* [EXCERPT PROVIDED]

0

I have a string with space separated addresses and I want to separate the number from the street name.

So if we have :

Street Blah Blah 34

or

34 Street Blah Blah

I want a regex to match the "Street Blah Blah" and another to match "34"

It can get more complex with addresses like this:

Überbrückerstraße 24a.

where it should return "24a" and the rest as a street or

Järnvägstationg. 3/B

where it should return 3/B and the rest as a street etc.

I am currently doing this using C# where I split all strings by space and return whichever string contains at least one number and then return all the rest as a street.

However I was wondering if it would be more elegant and more efficient to do this with Regex.

I've been fiddling with regex but I couldn't find a robust way so far. Any ideas?

Here are some unit test data. Input street, Expected premise number and expected street:

    [TestCase("Järvägstationg. 3/B", "3/B", "Järvägstationg.")]
    [TestCase("Überbrückerstraße 24a", "24a", "Überbrückerstraße")]
    [TestCase("Street Blah Blah 34", "34", "Street Blah Blah")]
    [TestCase("34 Street Blah Blah", "34", "Street Blah Blah")]
    [TestCase("Ueckerstr. 20 b", "20 b", "Ueckerstr.")]
    [TestCase("Elmshornerstraße 163", "163", "Elmshornerstraße")]
    [TestCase("Hallgartenerstrasse Moritzstr.", "", "Hallgartenerstrasse Moritzstr.")]
    [TestCase("19 Green Lane", "19", "Green Lane")]

I think out of these the

Ueckerstr. 20 b

is the trickiest, in which case, I don't mind if that one fails for now.

* [SET EXERCISE A]
Using the address-parsing question, decide whether each statement below agrees with it. Answer yes or no for each, and quote the deciding words. (i) The asker's current C# approach splits the strings by space. (ii) The asker insists that the "Ueckerstr. 20 b" case must pass. (iii) For "Hallgartenerstrasse Moritzstr." the expected premise number is empty.

* [DATA ENTRIES]
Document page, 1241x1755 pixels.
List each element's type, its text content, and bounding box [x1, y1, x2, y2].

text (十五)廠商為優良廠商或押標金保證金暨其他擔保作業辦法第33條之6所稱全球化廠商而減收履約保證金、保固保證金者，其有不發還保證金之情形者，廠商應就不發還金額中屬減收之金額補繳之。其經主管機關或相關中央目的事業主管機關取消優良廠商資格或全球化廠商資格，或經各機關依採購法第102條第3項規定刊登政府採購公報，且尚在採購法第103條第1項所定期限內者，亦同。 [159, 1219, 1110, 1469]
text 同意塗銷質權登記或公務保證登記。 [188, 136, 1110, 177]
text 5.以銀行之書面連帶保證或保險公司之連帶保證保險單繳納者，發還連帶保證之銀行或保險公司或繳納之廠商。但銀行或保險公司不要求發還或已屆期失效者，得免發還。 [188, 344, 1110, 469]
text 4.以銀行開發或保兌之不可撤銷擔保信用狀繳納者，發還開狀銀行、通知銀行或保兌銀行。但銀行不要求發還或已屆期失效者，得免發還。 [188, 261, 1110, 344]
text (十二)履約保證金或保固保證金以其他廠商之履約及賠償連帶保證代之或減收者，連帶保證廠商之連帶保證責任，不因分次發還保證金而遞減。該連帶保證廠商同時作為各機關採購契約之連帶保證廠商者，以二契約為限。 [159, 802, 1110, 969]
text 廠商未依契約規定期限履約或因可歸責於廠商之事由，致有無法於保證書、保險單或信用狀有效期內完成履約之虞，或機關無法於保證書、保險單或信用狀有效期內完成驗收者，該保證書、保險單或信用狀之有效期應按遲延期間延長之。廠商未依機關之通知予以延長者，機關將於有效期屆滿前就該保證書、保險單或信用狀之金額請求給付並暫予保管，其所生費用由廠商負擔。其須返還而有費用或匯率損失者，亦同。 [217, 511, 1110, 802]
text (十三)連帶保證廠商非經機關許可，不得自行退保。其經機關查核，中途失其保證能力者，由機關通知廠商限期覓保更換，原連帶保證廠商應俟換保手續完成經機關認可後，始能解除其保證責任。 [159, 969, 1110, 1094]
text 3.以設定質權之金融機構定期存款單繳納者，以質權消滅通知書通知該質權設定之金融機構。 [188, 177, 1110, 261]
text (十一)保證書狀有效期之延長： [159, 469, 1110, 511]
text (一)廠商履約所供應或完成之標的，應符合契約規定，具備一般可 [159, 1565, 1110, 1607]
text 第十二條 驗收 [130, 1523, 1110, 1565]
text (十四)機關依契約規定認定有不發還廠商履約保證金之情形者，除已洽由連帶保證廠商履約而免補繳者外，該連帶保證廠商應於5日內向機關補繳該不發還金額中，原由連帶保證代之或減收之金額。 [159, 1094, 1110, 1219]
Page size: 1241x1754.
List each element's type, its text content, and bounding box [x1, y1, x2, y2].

* [SET EXERCISE B]
Update the rows from the line holding "1219, 1110, 1469]" through the end of the rows, inclusive, by replacing "Page size" with "Canvas size" and changing nothing else. Give only those lines.

* [WRITTEN RESPONSE A]
(i) Yes: "I am currently doing this using C# where I split all strings by space and return whichever string contains at least one number"
(ii) No: "I don't mind if that one fails for now."
(iii) Yes: [TestCase("Hallgartenerstrasse Moritzstr.", "", "Hallgartenerstrasse Moritzstr.")]

* [WRITTEN RESPONSE B]
text (十五)廠商為優良廠商或押標金保證金暨其他擔保作業辦法第33條之6所稱全球化廠商而減收履約保證金、保固保證金者，其有不發還保證金之情形者，廠商應就不發還金額中屬減收之金額補繳之。其經主管機關或相關中央目的事業主管機關取消優良廠商資格或全球化廠商資格，或經各機關依採購法第102條第3項規定刊登政府採購公報，且尚在採購法第103條第1項所定期限內者，亦同。 [159, 1219, 1110, 1469]
text 同意塗銷質權登記或公務保證登記。 [188, 136, 1110, 177]
text 5.以銀行之書面連帶保證或保險公司之連帶保證保險單繳納者，發還連帶保證之銀行或保險公司或繳納之廠商。但銀行或保險公司不要求發還或已屆期失效者，得免發還。 [188, 344, 1110, 469]
text 4.以銀行開發或保兌之不可撤銷擔保信用狀繳納者，發還開狀銀行、通知銀行或保兌銀行。但銀行不要求發還或已屆期失效者，得免發還。 [188, 261, 1110, 344]
text (十二)履約保證金或保固保證金以其他廠商之履約及賠償連帶保證代之或減收者，連帶保證廠商之連帶保證責任，不因分次發還保證金而遞減。該連帶保證廠商同時作為各機關採購契約之連帶保證廠商者，以二契約為限。 [159, 802, 1110, 969]
text 廠商未依契約規定期限履約或因可歸責於廠商之事由，致有無法於保證書、保險單或信用狀有效期內完成履約之虞，或機關無法於保證書、保險單或信用狀有效期內完成驗收者，該保證書、保險單或信用狀之有效期應按遲延期間延長之。廠商未依機關之通知予以延長者，機關將於有效期屆滿前就該保證書、保險單或信用狀之金額請求給付並暫予保管，其所生費用由廠商負擔。其須返還而有費用或匯率損失者，亦同。 [217, 511, 1110, 802]
text (十三)連帶保證廠商非經機關許可，不得自行退保。其經機關查核，中途失其保證能力者，由機關通知廠商限期覓保更換，原連帶保證廠商應俟換保手續完成經機關認可後，始能解除其保證責任。 [159, 969, 1110, 1094]
text 3.以設定質權之金融機構定期存款單繳納者，以質權消滅通知書通知該質權設定之金融機構。 [188, 177, 1110, 261]
text (十一)保證書狀有效期之延長： [159, 469, 1110, 511]
text (一)廠商履約所供應或完成之標的，應符合契約規定，具備一般可 [159, 1565, 1110, 1607]
text 第十二條 驗收 [130, 1523, 1110, 1565]
text (十四)機關依契約規定認定有不發還廠商履約保證金之情形者，除已洽由連帶保證廠商履約而免補繳者外，該連帶保證廠商應於5日內向機關補繳該不發還金額中，原由連帶保證代之或減收之金額。 [159, 1094, 1110, 1219]
Canvas size: 1241x1754.
List each element's type, its text content, and bounding box [x1, y1, x2, y2].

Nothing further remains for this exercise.